A study was undertaken by Bai et al. (2014) to investigate the application of TEGs in vehicle waste heat recovery systems [17]. The researchers conducted a comparative analysis of six distinct heat exchanger designs, each with unique internal structures. These structures included an empty cavity, inclined plate-fins, parallel plate-fins, separate plates with holes, a serial plate structure, and a pipe structure. This analysis aimed to assess the influence of these internal structures on the performance of the TEG. The study revealed that, when subjected to comparable engine circumstances, the continuous plate-fin configuration facilitated the movement of exhaust gases along the fins, augmenting the fluid’s trajectory within the heat exchanger. Consequently, increased heat transmission to the TEG was observed, leading to the maximum heat transfer rate. However, it is noteworthy that this design also exhibited the highest pressure drop.

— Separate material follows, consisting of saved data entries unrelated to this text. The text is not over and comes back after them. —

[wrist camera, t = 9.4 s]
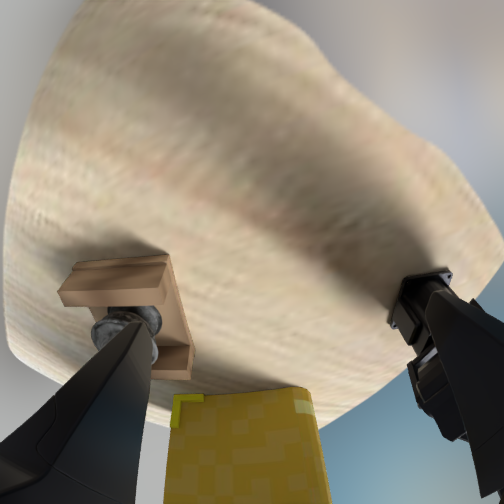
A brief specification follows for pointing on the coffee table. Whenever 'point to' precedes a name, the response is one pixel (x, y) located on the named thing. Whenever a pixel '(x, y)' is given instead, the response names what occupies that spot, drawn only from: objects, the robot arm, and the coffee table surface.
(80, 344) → the coffee table surface
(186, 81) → the coffee table surface
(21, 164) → the coffee table surface
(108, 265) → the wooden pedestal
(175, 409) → the book
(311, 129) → the coffee table surface
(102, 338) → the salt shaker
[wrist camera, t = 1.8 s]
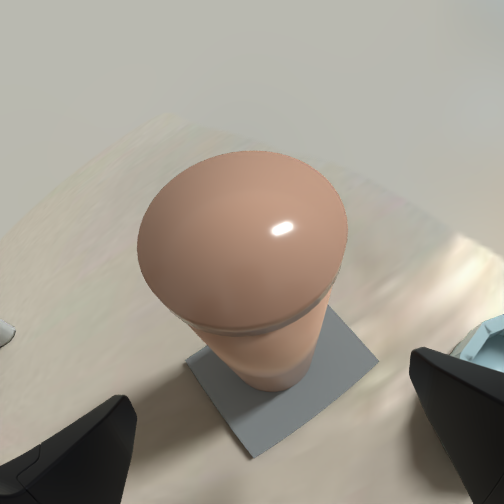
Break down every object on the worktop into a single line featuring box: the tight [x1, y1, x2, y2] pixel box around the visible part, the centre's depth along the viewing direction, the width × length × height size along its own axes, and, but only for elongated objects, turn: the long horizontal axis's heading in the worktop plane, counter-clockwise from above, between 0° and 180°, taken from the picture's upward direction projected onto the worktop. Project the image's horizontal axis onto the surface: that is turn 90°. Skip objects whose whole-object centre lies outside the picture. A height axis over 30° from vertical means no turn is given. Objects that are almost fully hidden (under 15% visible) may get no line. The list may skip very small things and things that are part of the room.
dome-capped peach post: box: [137, 151, 348, 392], centre depth 14 cm, size 5×5×14 cm
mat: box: [185, 305, 379, 458], centre depth 19 cm, size 10×8×1 cm
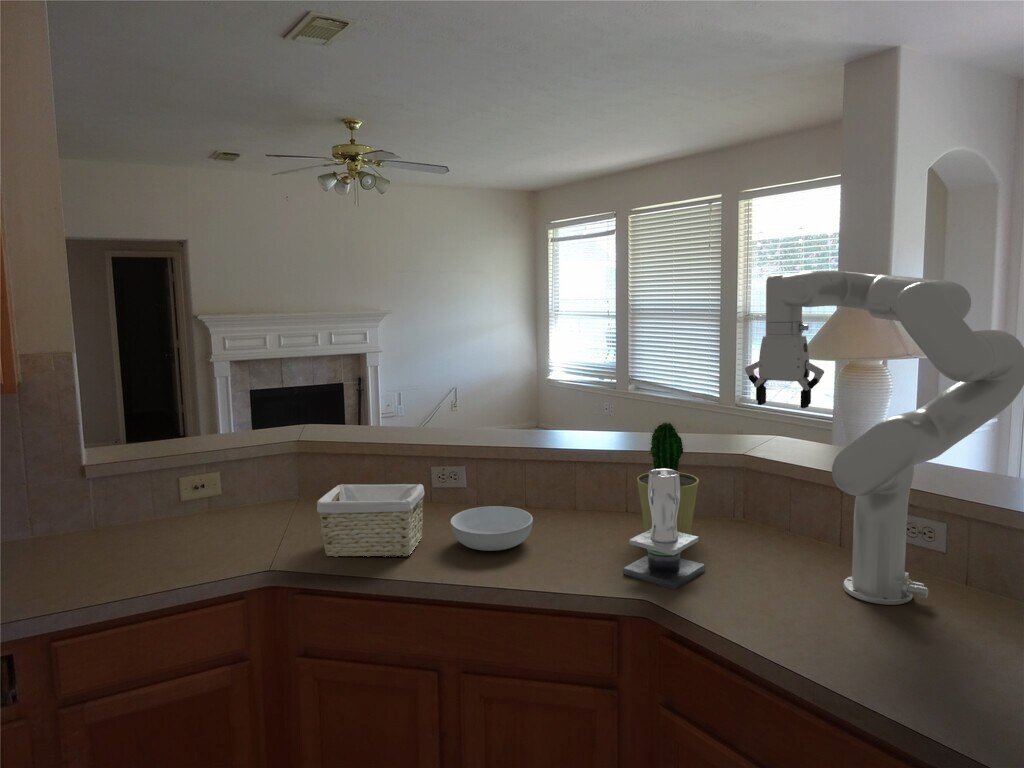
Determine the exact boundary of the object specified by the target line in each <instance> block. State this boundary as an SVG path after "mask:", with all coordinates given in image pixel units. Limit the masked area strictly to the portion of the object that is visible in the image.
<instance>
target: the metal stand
mask: <svg viewBox="0 0 1024 768" xmlns="http://www.w3.org/2000/svg"><path fill="white" fill-rule="evenodd" d="M651 530H652V529H650V530H648V531H646V532H645V531H644V532H642V533H640V534H638V535H636V536H634V537H632V538H630V539H629V541H628V543H629V545H631V546H636V547H640V548H643V549H646V551H647V555H644V556H643V557H641V558H640V559H637V560H635V561H633V562H632V563H630V564H627V565H626V566H625V567H623V568H622V571H623V573H622V574H625V575H624V576H627V575H628V577H630V576H631V578H634V579H637V578H638V580H640V579H641V581H644V580H645V581H644V582H647V583H650V582H651V584H655V585H657V584H658V585H657V586H661V587H665V588H668V589H672V590H674V591H675V590H677V589H678V588H680V587H682V586H683V585H684V584H686V583H688V582H689V581H691V580H693V579H694V578H696V577H697V576H699V575H700V574H702V573H703V572H706V568H705V566H706V565H705V564H704V563H701V562H697V561H693V560H689V559H685V558H682V557H681V553H682V551H684V550H685V549H687V548H689V547H690V546H691V547H692V545H694V544H696V543H698V542H699V541H700V540H699V536H696V535H692V534H690V535H689V534H685V533H680V532H678V540H677V541H675V542H671V543H661V542H656V541H654V540H652V539H651V537H650V536H651Z"/></svg>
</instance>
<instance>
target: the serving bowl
mask: <svg viewBox="0 0 1024 768" xmlns="http://www.w3.org/2000/svg"><path fill="white" fill-rule="evenodd" d="M533 518H534V517H533V516H532V514H531V513H529V512H528V511H527V510H524V509H522V508H517V507H513V506H501V505H499V506H498V505H496V506H495V505H493V506H492V505H489V506H479V507H474V508H468V509H466V510H462V511H460V512H458V513H455V514H454V516H452V517H451V518H450V527H451V531H452V534H453V535H454V537H455V538H456V540H457V541H458V543H460V544H461V545H463V546H465V547H467V548H470V549H472V550H476V551H477V550H479V551H485V552H486V551H489V552H490V551H491V552H492V551H493V552H494V551H503V550H507V549H511V548H514V547H516V546H518V545H520V544H522V543H523V542H524V541H525V540H527V538H528V537H529V535H530V533H531V531H532V528H533V524H534V523H533V522H534V519H533Z"/></svg>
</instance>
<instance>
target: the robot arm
mask: <svg viewBox="0 0 1024 768" xmlns="http://www.w3.org/2000/svg"><path fill="white" fill-rule="evenodd" d="M815 307H818V308H819V307H842V308H843V307H844V308H851V309H857V310H864V311H867V312H868V314H869V315H870V316H871V317H873V318H875V319H880V320H888V321H894V322H900V324H901V325H902V327H903V328H904V330H905V331H906V333H907V334H908V335H909V336H910V338H911V339H912V340H913V342H914V343H915V344H916V345H917V346H918V348H919V349H920V350H921V351H922V353H923V354H924V355H925V356H926V358H927V359H928V360H929V362H930V363H931V364H932V365H933V367H934V368H935V369H936V370H937V371H938V372H939V373H941V374H942V376H944V377H946V378H948V379H950V380H951V381H955V382H956V383H954V384H952V385H951V386H949V387H948V388H947V389H945V390H944V391H942V392H941V393H939V394H938V395H937V396H936V397H934V398H933V399H932V400H930V401H928V402H927V403H926V404H924V405H922V406H921V407H919V408H917V409H914V410H912V411H909V412H903V413H900V414H899V413H898V414H896V415H891V416H889V417H886V418H885V419H883V420H881V421H880V422H878V423H876V424H875V425H873V426H872V427H871V428H870V429H868V430H867V431H866V432H865V433H863V434H861V435H860V436H859V437H858V438H856V439H855V440H854V441H852V442H851V443H849V444H848V445H846V447H844V448H843V449H842V450H841V451H840V452H838V453H837V455H836V456H835V458H834V459H833V462H832V465H831V476H832V479H833V481H834V484H835V485H836V486H837V488H839V489H840V490H841V491H842V492H844V493H846V494H848V495H850V496H855V500H854V507H853V512H854V513H853V530H852V531H853V535H852V537H853V538H852V560H851V561H852V565H851V576H847V578H845V579H844V580H843V587H842V589H844V591H845V592H846V593H847V594H848V595H850V596H851V597H854V598H856V599H857V600H861V601H863V602H868V603H871V604H876V605H886V606H887V605H889V606H896V605H903V604H906V603H908V602H910V601H912V599H913V596H915V595H916V596H917V597H921V598H925V599H928V596H929V588H928V587H925V583H922V582H918V581H912V579H910V573H909V572H907V571H906V551H907V550H906V549H907V546H906V545H907V531H908V530H907V525H908V523H907V522H908V511H909V510H908V509H909V499H910V498H909V497H910V493H911V492H910V491H911V487H912V483H913V478H914V473H915V466H916V465H920V464H922V463H925V462H928V461H931V460H934V459H936V458H938V457H940V456H941V455H943V454H944V453H946V451H948V450H950V448H952V447H954V446H955V445H956V444H958V443H959V442H961V441H962V440H963V439H965V438H966V437H969V435H971V434H973V433H974V432H975V431H976V430H978V429H979V428H981V427H982V426H983V425H985V424H986V423H988V422H989V421H990V420H992V419H994V418H995V417H996V416H998V415H999V414H1000V413H1002V412H1003V411H1004V410H1005V409H1007V407H1009V406H1010V405H1011V403H1013V402H1014V401H1015V400H1016V398H1017V397H1018V395H1019V394H1020V393H1021V391H1022V389H1023V387H1024V346H1023V344H1022V342H1021V340H1019V339H1018V338H1017V337H1016V336H1014V335H1013V334H1011V333H1009V332H1006V331H1003V330H999V329H998V330H997V329H981V330H972V328H971V327H970V326H969V325H968V324H967V323H966V322H965V320H964V319H965V318H966V317H967V315H968V314H969V312H970V310H971V307H972V299H971V295H970V292H969V291H968V290H967V289H966V287H964V286H963V285H961V284H959V283H957V282H954V281H950V280H942V279H935V278H934V279H932V278H924V277H923V278H922V277H921V278H920V277H911V276H902V275H891V274H881V273H880V274H870V273H863V272H853V271H851V272H850V271H842V270H808V271H800V272H797V273H775V274H771V275H769V276H767V278H766V282H765V335H764V336H762V340H761V343H760V349H759V357H758V361H756V362H754V363H752V364H749V365H748V366H746V367H744V371H745V373H746V375H747V376H748V380H749V381H750V382H751V383H752V385H753V386H754V388H755V399H756V401H757V405H758V406H762V405H765V404H766V403H767V386H766V385H765V384H766V383H767V382H768V381H778V382H779V381H781V382H797V383H798V384H799V385H800V386H801V388H802V390H800V408H801V409H807V408H808V407H809V406H810V405H811V403H812V390H813V388H814V387H815V386H817V385H818V384H819V383H820V380H821V379H822V378H823V375H824V374H825V371H824V369H822V368H821V367H819V366H817V365H815V364H813V363H811V362H810V352H809V346H808V345H809V344H808V340H807V336H806V335H803V333H804V332H805V331H806V332H808V331H809V328H810V327H809V324H805V323H804V321H803V308H815ZM757 369H758V376H759V377H758V376H757V375H756V374H755V370H757ZM811 372H812V373H813V378H812V379H811V380H810V379H809V377H810V373H811Z"/></svg>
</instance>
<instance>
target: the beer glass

In addition to using conventional fin configurations to enhance the heat transfer efficiency of heat exchangers, the fluid’s inherent fluid dynamic characteristics can influence the heat transfer effectiveness of the heat exchanger. In contrast to laminar flow, turbulence induces vortices that perturb the boundary layer, enhancing heat transfer from the fluid to the wall surface [18]. This approach holds promise for enhancing the heat transfer efficiency of the heat exchanger and further augmenting the thermoelectric conversion capabilities of TEGs. One effective technique for inducing turbulence involves the utilization of vortex generators. These devices can generate transverse and longitudinal vortices within the flow channel, influencing the channel’s heat transfer characteristics [19].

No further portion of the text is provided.